The overwhelming feeling of solidarity which pervaded the whole event, was especially important given the context in which it was held, -the extremely precarious and divisive Pakistani political situation. For Pakistanis to meet so many fellow actists was more important than the big picture discussion. Although some people might believe the pipe dream that what ails Pakistan, -multiple independence struggles, environmental and natural catastrophe, widespread poverty and illiteracy, and the leadership of an unelected, uniformed USA-Puppet general commanding a military junta can be solved within any existing democratic process they are wasting irreplaceable time. It’s abundantely clear that no politics can deal with, or is even recognizing what will happen to Pakistan’s, or any other economy in the world, once the price of fuel, doubles, triples or quadruples, as it may well do this very year There is no political system in the world that can deal with this, nor have any even begun to consider it.

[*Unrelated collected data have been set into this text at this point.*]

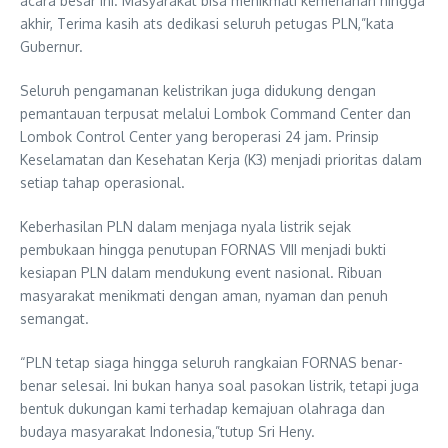
acara besar ini. Masyarakat bisa menikmati kemeriahan hingga
akhir, Terima kasih ats dedikasi seluruh petugas PLN,”kata
Gubernur.
Seluruh pengamanan kelistrikan juga didukung dengan
pemantauan terpusat melalui Lombok Command Center dan
Lombok Control Center yang beroperasi 24 jam. Prinsip
Keselamatan dan Kesehatan Kerja (K3) menjadi prioritas dalam
setiap tahap operasional.
Keberhasilan PLN dalam menjaga nyala listrik sejak
pembukaan hingga penutupan FORNAS VIII menjadi bukti
kesiapan PLN dalam mendukung event nasional. Ribuan
masyarakat menikmati dengan aman, nyaman dan penuh
semangat.
“PLN tetap siaga hingga seluruh rangkaian FORNAS benar-
benar selesai. Ini bukan hanya soal pasokan listrik, tetapi juga
bentuk dukungan kami terhadap kemajuan olahraga dan
budaya masyarakat Indonesia,”tutup Sri Heny.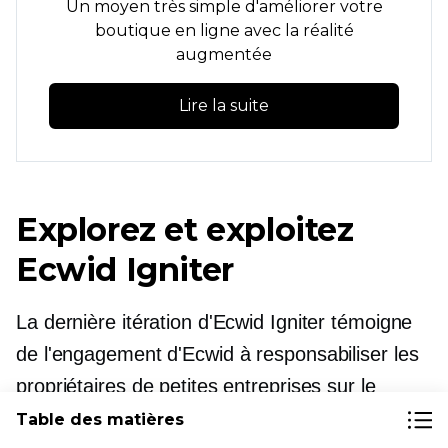
Un moyen très simple d'améliorer votre
boutique en ligne avec la réalité
augmentée
Lire la suite
Explorez et exploitez
Ecwid Igniter
La dernière itération d'Ecwid Igniter témoigne
de l'engagement d'Ecwid à responsabiliser les
propriétaires de petites entreprises sur le
marché numérique. La suite d'outils proposée
Table des matières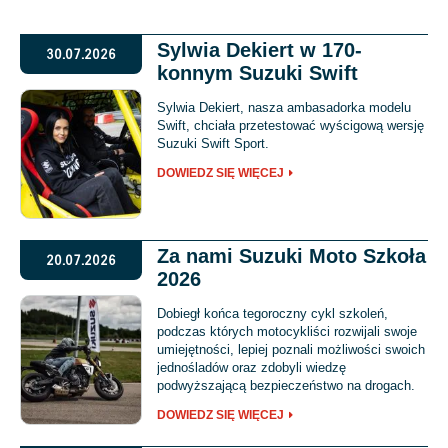
Sylwia Dekiert w 170-
30.07.2026
konnym Suzuki Swift
Sylwia Dekiert, nasza ambasadorka modelu
Swift, chciała przetestować wyścigową wersję
Suzuki Swift Sport.
DOWIEDZ SIĘ WIĘCEJ
Za nami Suzuki Moto Szkoła
20.07.2026
2026
Dobiegł końca tegoroczny cykl szkoleń,
podczas których motocykliści rozwijali swoje
umiejętności, lepiej poznali możliwości swoich
jednośladów oraz zdobyli wiedzę
podwyższającą bezpieczeństwo na drogach.
DOWIEDZ SIĘ WIĘCEJ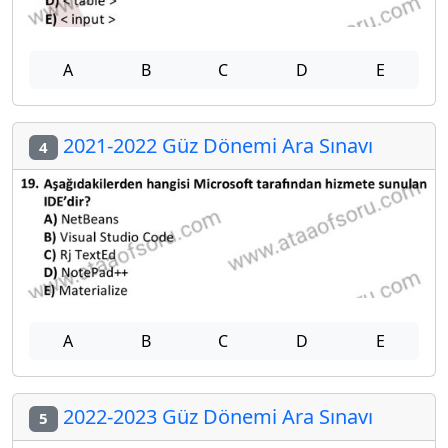
A
B
C
D
E
2021-2022 Güz Dönemi Ara Sınavı
4
A
B
C
D
E
2022-2023 Güz Dönemi Ara Sınavı
5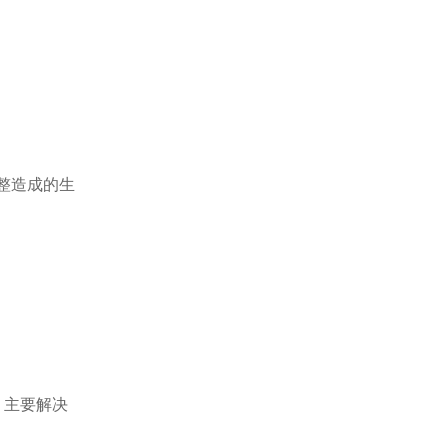
整造成的生
，主要解决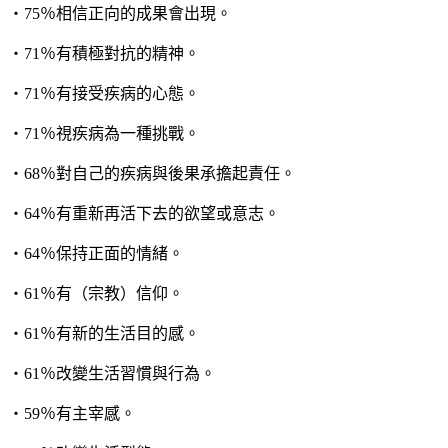
‧75％相信正向的成果會出現。
‧71％有積極對抗的精神。
‧71％有接受疾病的心態。
‧71％視疾病為一種挑戰。
‧68％對自己的疾病與後果承擔起責任。
‧64％有重新再活下去的欲望或意志。
‧64％保持正面的情緒。
‧61％有（宗教）信仰。
‧61％有新的生活目的感。
‧61％改變生活習慣與行為。
‧59％有主宰感。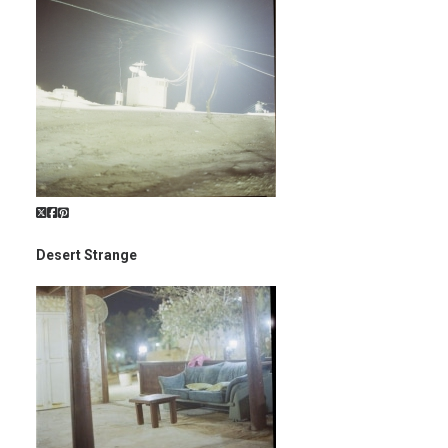
Desert Strange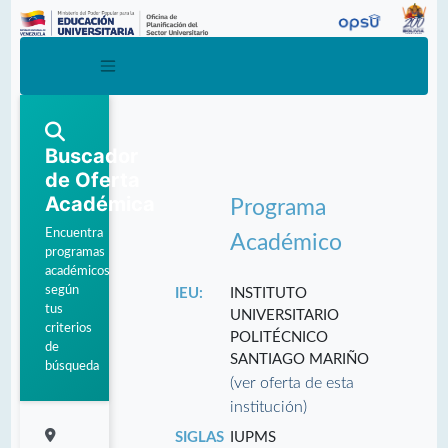
Buscador
de Oferta
Académica
Programa
Encuentra
Académico
programas
académicos
según
IEU:
INSTITUTO
tus
UNIVERSITARIO
criterios
POLITÉCNICO
de
SANTIAGO MARIÑO
búsqueda
(ver oferta de esta
institución)
SIGLAS
IUPMS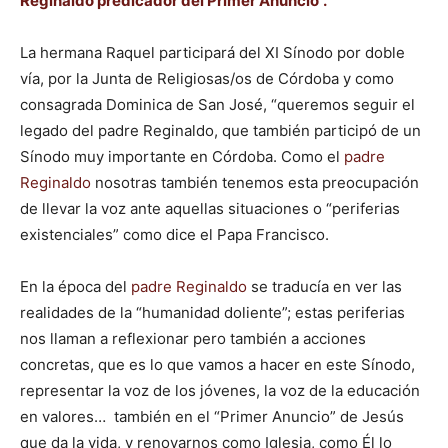
Reginaldo predicador del Primer Anuncio”.
La hermana Raquel participará del XI Sínodo por doble
vía, por la Junta de Religiosas/os de Córdoba y como
consagrada Dominica de San José, “queremos seguir el
legado del padre Reginaldo, que también participó de un
Sínodo muy importante en Córdoba. Como el
padre
Reginaldo
nosotras también tenemos esta preocupación
de llevar la voz ante aquellas situaciones o “periferias
existenciales” como dice el Papa Francisco.
En la época del
padre Reginaldo
se traducía en ver las
realidades de la “humanidad doliente”; estas periferias
nos llaman a reflexionar pero también a acciones
concretas, que es lo que vamos a hacer en este Sínodo,
representar la voz de los jóvenes, la voz de la educación
en valores… también en el “Primer Anuncio” de Jesús
que da la vida, y renovarnos como Iglesia, como Él lo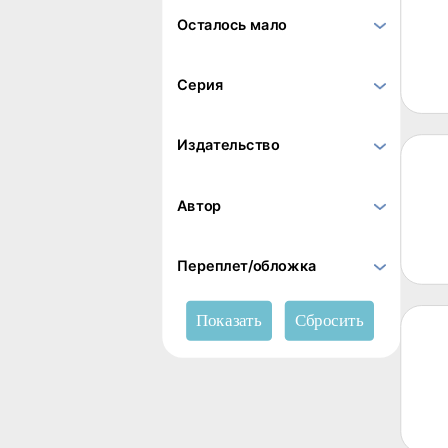
Осталось мало
Серия
Издательство
Автор
Переплет/обложка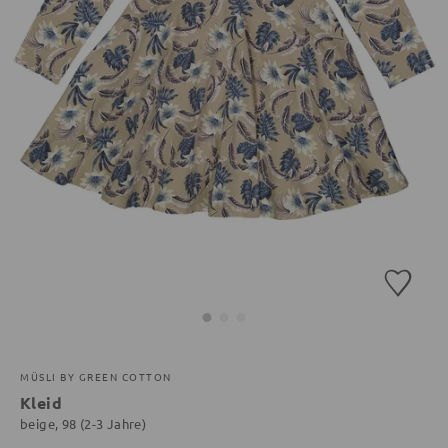
MÜSLI BY GREEN COTTON
Kleid
beige, 98 (2-3 Jahre)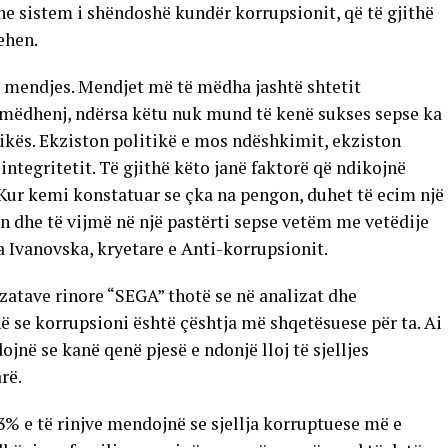
he sistem i shëndoshë kundër korrupsionit, që të gjithë
hehen.
 mendjes. Mendjet më të mëdha jashtë shtetit
 mëdhenj, ndërsa këtu nuk mund të kenë sukses sepse ka
kës. Ekziston politikë e mos ndëshkimit, ekziston
tegritetit. Të gjithë këto janë faktorë që ndikojnë
Kur kemi konstatuar se çka na pengon, duhet të ecim një
n dhe të vijmë në një pastërti sepse vetëm me vetëdije
na Ivanovska, kryetare e Anti-korrupsionit.
izatave rinore “SEGA” thotë se në analizat dhe
në se korrupsioni është çështja më shqetësuese për ta. Ai
ojnë se kanë qenë pjesë e ndonjë lloj të sjelljes
rë.
3% e të rinjve mendojnë se sjellja korruptuese më e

Not a single status-quo extant political system, nor any of its players, which are currently arrayed along a left/right cline are offering anything which can check our path-dependent, headlong rush to global catastrophe. No Robert’s Rules meeting can produce the required course of action. A clear majority of humanity understands clearly what is wrong with this world, yet is completely stymied by the zero political options to turn around this hell-bent march to destruction. This human majority is mutually instantly recognizable, -we can spot each other out of crowds of thousands, regardless of nationality, class, colour or creed. There is a desperate need for a new political paradigm, and that’s what needs to be discussed at these kinds of Forums. The World Social Forum should be the place where this discussion happens. I don’t know of any bigger gathering of people who are trying to believe that “Another World is Possible.”